------ SOURCE TEXT
[pmwiki-devel] New Recipe: Content

Crisses crisses at kinhost.org
Sun Jun 10 06:14:00 CDT 2007


On Jun 10, 2007, at 2:59 AM, Martin Fick wrote:

> On Friday 08 June 2007 06:52:44 pm Crisses wrote:
>> On Jun 3, 2007, at 3:53 AM, Martin Fick wrote:
>>> I would like to announce the new Content recipe:
>>>
>>>   http://www.pmwiki.org/wiki/Cookbook/Content
>>>
>>> This recipe is an API and is not useful to you unless:  you are a
>>> recipe developer or you use another recipe which requires this  
>>> recipe.
>
> ...
>> "Content" is not descriptive enough.
>
> Fair enough. :)  I am open to suggestions, it is a little difficult  
> since it
> is an API.  Maybe it should have been ContentAPI?

That's a tough one to name :)  Content API is closer.  Content  
Control API?  The words Content Management API would put it too close  
to CMS and give it strange connotations.

> - Maybe a fancy font text generator, remember the 90s when people  
> used gifs to
> create custom fonts? :)

Actually, there's still a call to do something like this for  
navigation, and headlines.  If you look at CSS Zen Garden, and you  
start dreaming a lot -- then realize PmWiki can't DO that....because  
of a lack of font flexibility in HTML.... you start thinking maybe a  
judicious text image spawned by PmWiki here and there wouldn't be so  
bad. ;)

> - An electrical circuit (schematic) illustrator

THAT would interest my partner (RF electrical engineer)

> - Game illustrators, for example a soccer coaching tool that  
> displays field
> layouts.  Maybe even a billiards illustrator.

visual chess board layouts from the ascii chess notation (I don't  
know the name of it)!!  I can see Patrick doing this yesterday ;)   
Oh, look, he already did! ;)

> - A class file compiler for coding java applets directly in a wiki  
> page.
> eeevil ;)

LOL

So can you embed objects with this?  Because there's also some  
interesting XXX->swf applications out there.  You can make small  
flash apps on the fly (Patrick -> slideshows!!).  That would make a  
strange bedfellow for PmWiki, but it's very do-able.

Patrick had mentioned wanting to make slideshows with PmWiki....  I  
dislike flash splashpages, hate flash navigation, but I see merit in  
flash as a cross-platform/browser presentation/slideshow mechanism.

>> Example: would this be helpful to the wiki->pdf recipes?
------------
------ SUPPLIED MATERIAL
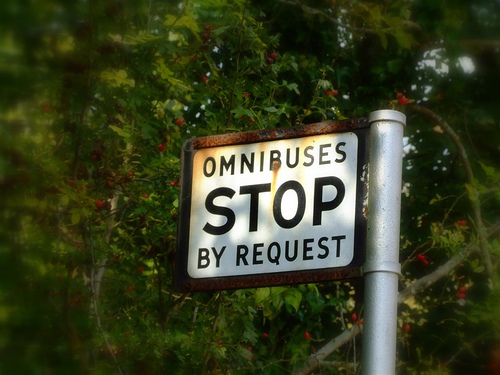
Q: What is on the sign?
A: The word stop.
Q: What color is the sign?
------------
------ SUPPLIED MATERIAL
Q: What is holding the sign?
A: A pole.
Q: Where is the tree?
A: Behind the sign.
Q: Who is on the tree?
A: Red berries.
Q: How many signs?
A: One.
------------
------ SUPPLIED MATERIAL
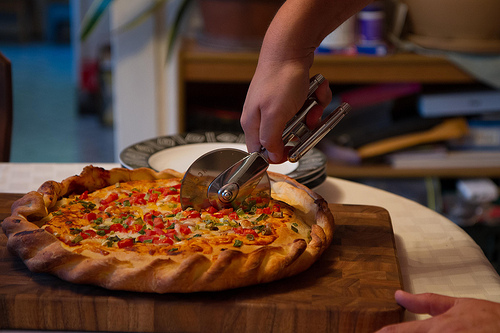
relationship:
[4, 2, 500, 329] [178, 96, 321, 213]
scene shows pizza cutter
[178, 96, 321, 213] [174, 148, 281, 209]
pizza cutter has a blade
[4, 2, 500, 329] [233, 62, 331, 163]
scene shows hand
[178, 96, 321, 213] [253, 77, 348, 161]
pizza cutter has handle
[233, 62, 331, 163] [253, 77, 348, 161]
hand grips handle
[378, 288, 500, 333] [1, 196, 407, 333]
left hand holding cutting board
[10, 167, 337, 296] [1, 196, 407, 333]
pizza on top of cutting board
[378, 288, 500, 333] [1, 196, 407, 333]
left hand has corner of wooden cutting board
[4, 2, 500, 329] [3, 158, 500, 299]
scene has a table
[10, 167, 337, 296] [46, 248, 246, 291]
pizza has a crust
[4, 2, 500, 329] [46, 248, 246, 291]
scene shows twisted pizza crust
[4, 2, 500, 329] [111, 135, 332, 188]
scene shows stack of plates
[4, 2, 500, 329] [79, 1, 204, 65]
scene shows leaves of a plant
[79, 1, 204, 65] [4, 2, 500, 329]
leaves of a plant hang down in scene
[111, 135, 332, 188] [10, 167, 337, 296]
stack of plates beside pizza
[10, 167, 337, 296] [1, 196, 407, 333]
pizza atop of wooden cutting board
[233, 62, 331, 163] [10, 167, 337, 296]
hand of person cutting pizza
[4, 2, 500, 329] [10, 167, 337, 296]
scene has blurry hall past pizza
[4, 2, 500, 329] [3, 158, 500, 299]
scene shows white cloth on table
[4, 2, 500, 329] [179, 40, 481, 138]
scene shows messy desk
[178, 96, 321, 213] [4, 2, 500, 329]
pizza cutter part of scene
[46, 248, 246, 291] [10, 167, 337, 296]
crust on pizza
------------
• **REQUIRED TASKS**:
#1 In the mailing-list post about the Content recipe, list each possible use that Martin Fick gives in his lines starting with a dash.
#2 Resume the mailing-list post about the Content recipe after its last line.

• **RESULTS BY TASK**:
#1
- A fancy font text generator
- An electrical circuit (schematic) illustrator
- Game illustrators, such as a soccer coaching tool that displays field layouts, or a billiards illustrator
- A class file compiler for coding Java applets directly in a wiki page

#2
>
> As you mentioned, the PDF export recipe would be a good candidate  
> for this.
> With the content API this could be enhanced so that individual  
> sections of
> pages could be used to create PDFs instead of only entire pages.   
> But another
> enhancement would be to easily create other export types from the PDF,
> perhaps converting the PDF to PS.

Someone had mentioned to me that every time PmWiki came up with new  
markup, a pdf output recipe had to be updated to render said markup  
properly in a print format...  I don't think your API would change  
that work...but would it make it any easier?

> Conceptually this could also be reversed though, a recipe could be  
> written
> that allows CSV data to be written in a wiki page and surrounded by  
> a csv
> directive which would then create a CSV link for easy CSV downloading.

That's interesting.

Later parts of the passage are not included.